| ACTIVITY |
Print every record exactly.
Segment Start: EXCERPTED RECORDS
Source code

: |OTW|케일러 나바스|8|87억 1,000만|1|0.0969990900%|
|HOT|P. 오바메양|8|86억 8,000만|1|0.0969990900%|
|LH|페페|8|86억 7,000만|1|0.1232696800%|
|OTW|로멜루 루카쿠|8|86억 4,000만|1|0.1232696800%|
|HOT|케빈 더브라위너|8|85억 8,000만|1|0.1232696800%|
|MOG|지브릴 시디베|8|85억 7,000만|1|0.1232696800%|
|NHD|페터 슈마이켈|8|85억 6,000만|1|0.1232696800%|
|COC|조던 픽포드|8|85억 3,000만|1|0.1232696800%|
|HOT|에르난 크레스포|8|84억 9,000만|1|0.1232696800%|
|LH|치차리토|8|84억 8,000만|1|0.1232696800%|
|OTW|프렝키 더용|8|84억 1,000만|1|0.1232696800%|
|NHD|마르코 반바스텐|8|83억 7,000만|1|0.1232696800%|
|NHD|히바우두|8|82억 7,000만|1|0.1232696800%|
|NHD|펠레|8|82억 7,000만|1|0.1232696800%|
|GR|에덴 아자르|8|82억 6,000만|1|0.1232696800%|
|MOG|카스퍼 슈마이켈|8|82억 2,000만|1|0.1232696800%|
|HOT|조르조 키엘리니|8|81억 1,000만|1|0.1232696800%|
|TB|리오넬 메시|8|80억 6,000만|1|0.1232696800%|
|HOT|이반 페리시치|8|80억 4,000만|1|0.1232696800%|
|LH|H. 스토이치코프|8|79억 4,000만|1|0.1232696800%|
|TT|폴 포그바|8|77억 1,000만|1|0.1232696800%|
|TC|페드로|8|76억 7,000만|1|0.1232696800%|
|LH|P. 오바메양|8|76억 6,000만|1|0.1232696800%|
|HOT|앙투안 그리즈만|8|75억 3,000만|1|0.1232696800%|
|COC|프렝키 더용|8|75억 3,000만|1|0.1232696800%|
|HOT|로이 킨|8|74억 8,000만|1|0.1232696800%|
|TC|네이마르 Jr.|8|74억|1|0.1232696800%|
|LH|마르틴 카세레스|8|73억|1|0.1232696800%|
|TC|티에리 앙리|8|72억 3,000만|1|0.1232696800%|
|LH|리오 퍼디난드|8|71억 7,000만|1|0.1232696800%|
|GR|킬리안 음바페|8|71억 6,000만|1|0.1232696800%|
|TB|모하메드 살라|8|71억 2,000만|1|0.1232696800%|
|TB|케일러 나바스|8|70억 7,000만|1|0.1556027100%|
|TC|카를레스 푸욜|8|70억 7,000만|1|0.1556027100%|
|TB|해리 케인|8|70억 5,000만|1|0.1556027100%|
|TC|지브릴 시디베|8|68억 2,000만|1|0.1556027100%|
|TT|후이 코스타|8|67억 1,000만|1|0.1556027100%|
Segment End: EXCERPTED RECORDS
| ANSWER SPACE |
Source code

: |OTW|케일러 나바스|8|87억 1,000만|1|0.0969990900%|
|HOT|P. 오바메양|8|86억 8,000만|1|0.0969990900%|
|LH|페페|8|86억 7,000만|1|0.1232696800%|
|OTW|로멜루 루카쿠|8|86억 4,000만|1|0.1232696800%|
|HOT|케빈 더브라위너|8|85억 8,000만|1|0.1232696800%|
|MOG|지브릴 시디베|8|85억 7,000만|1|0.1232696800%|
|NHD|페터 슈마이켈|8|85억 6,000만|1|0.1232696800%|
|COC|조던 픽포드|8|85억 3,000만|1|0.1232696800%|
|HOT|에르난 크레스포|8|84억 9,000만|1|0.1232696800%|
|LH|치차리토|8|84억 8,000만|1|0.1232696800%|
|OTW|프렝키 더용|8|84억 1,000만|1|0.1232696800%|
|NHD|마르코 반바스텐|8|83억 7,000만|1|0.1232696800%|
|NHD|히바우두|8|82억 7,000만|1|0.1232696800%|
|NHD|펠레|8|82억 7,000만|1|0.1232696800%|
|GR|에덴 아자르|8|82억 6,000만|1|0.1232696800%|
|MOG|카스퍼 슈마이켈|8|82억 2,000만|1|0.1232696800%|
|HOT|조르조 키엘리니|8|81억 1,000만|1|0.1232696800%|
|TB|리오넬 메시|8|80억 6,000만|1|0.1232696800%|
|HOT|이반 페리시치|8|80억 4,000만|1|0.1232696800%|
|LH|H. 스토이치코프|8|79억 4,000만|1|0.1232696800%|
|TT|폴 포그바|8|77억 1,000만|1|0.1232696800%|
|TC|페드로|8|76억 7,000만|1|0.1232696800%|
|LH|P. 오바메양|8|76억 6,000만|1|0.1232696800%|
|HOT|앙투안 그리즈만|8|75억 3,000만|1|0.1232696800%|
|COC|프렝키 더용|8|75억 3,000만|1|0.1232696800%|
|HOT|로이 킨|8|74억 8,000만|1|0.1232696800%|
|TC|네이마르 Jr.|8|74억|1|0.1232696800%|
|LH|마르틴 카세레스|8|73억|1|0.1232696800%|
|TC|티에리 앙리|8|72억 3,000만|1|0.1232696800%|
|LH|리오 퍼디난드|8|71억 7,000만|1|0.1232696800%|
|GR|킬리안 음바페|8|71억 6,000만|1|0.1232696800%|
|TB|모하메드 살라|8|71억 2,000만|1|0.1232696800%|
|TB|케일러 나바스|8|70억 7,000만|1|0.1556027100%|
|TC|카를레스 푸욜|8|70억 7,000만|1|0.1556027100%|
|TB|해리 케인|8|70억 5,000만|1|0.1556027100%|
|TC|지브릴 시디베|8|68억 2,000만|1|0.1556027100%|
|TT|후이 코스타|8|67억 1,000만|1|0.1556027100%|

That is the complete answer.